To repeat, the “distinctive map” for a group is not a good summary of everything that was said by that group. It is a good summary of what was said by that group more often than the other groups.
Filtering statements and groups for comparisons in Causal Map
When filtering statements it is easy, for example, to show the causal map just for specific groups, e.g. the female respondents, for which the additional data field “gender” is equal to “female”: you can cycle through the values using the arrow buttons, and you can flip through the statements for each group using the “previous” and “next” buttons in the statement pager.
Percentages
It’s very useful to bundle many links between every pair of factors into different bundles, one for each gender, say, or one for each village. Then you can compare how many times this particular connection was mentioned by each group (if you count link_id) or how many sources in each group mentioned the connection (if you count source_id). You can print this number as the label for each link, or you can scale or colour the link according to it.
However, if the base number of sources in each group is different – for example, if there are many more women than men – these numbers can be hard to deal with. In this situation, we recommend using percentages of the baseline for each group rather than absolute counts.
There are many caveats to using counts and percentages of mentions of causal links and factors in causal mapping, as they arise (or don’t arise) during conversations and are not answers to questions directly asked of respondents.
Percentages in the app
The details of how to do make these calculations are quite open; at the moment, the app uses the relevant baseline within the current map. So if you want to display “source count”, or the number of sources who mentioned each link, and bundle the links by gender, the app takes as the baseline the source count for each gender in the current map. So if 7 women and 5 men mentioned a connection between X and Y, and altogether 14 women and 10 men mentioned anything in the whole map, then the percentage will be 50% on each.

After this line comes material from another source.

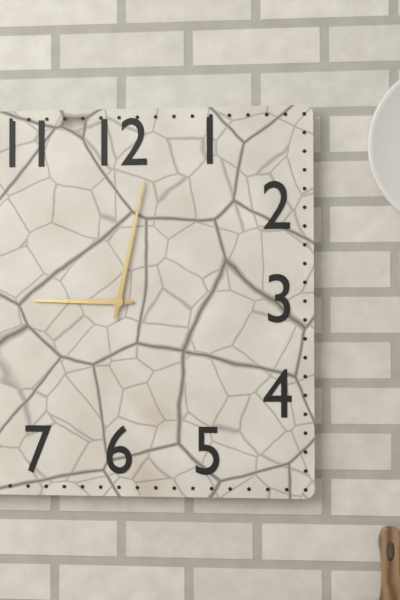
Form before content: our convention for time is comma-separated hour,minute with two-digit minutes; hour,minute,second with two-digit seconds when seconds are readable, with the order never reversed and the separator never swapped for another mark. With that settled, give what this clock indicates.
9,02
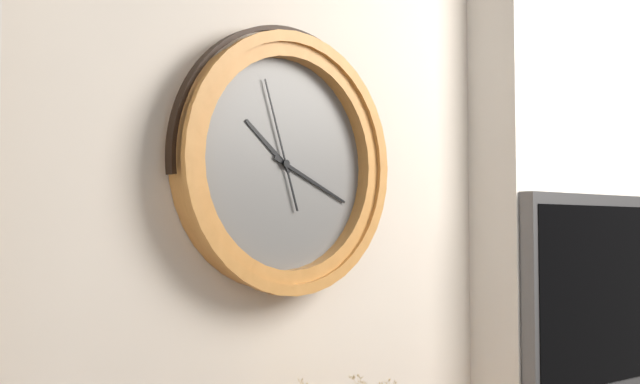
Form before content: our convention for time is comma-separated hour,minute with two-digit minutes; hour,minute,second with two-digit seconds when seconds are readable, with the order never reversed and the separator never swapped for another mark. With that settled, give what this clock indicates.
10,19,57
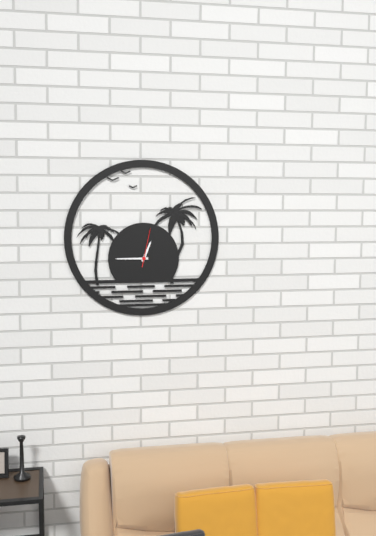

If you use percent for labels, the label shows just the percentage.
If you use proportion for labels, the label shows the raw number / the baseline.
If you use percent or proportion for colour or width of the links, the percentage is used rather than the raw number.
So for example you could use a filter like this
bundle links group=Sex
label links value=percent: link_id
color links value=unique: Sexor you can add both percentage and proportion to the labels
bundle links group=Sex
label links value=percent: link_id clear_previous=TRUE
label links value=proportion: link_id clear_previous=TRUE
color links value=unique: SexSurprise
The most interesting filter uses a function which we call surprise. Here is an example: 2302.
We have bundled the links by name of District (1, 2, 3 or 4) and scaled the links by source count (count of the number of sources mentioning each link): but we have coloured the links by surprise. The bright green from poor weather conditions to poor farm production means that this route was particularly often mentioned in district 3 even taking into account the number of times people in district 3 mentioned anything (in the whole filtered map). And the bright purple link for district 1 means the opposite. Whereas for district 4, there are quite a lot of mentions but the pale colour shows us that this is not particularly surprising. Basically, using surprise means you can ignore the pale links and just look at the brightly coloured ones.
We recommend adding the initial of the group and the percentage to the link labels.
Sometimes you will see that the baseline is lower than the actual number in your dataset. This is because the percentage printout and the surprise calculation use the number in each group in the current map, not in the whole unfiltered map.
You might get tempted to think that if half the bundles are green for one group, the other bundles for the same group have to be correspondingly purple, but that isn’t necessarily the case if you think about it.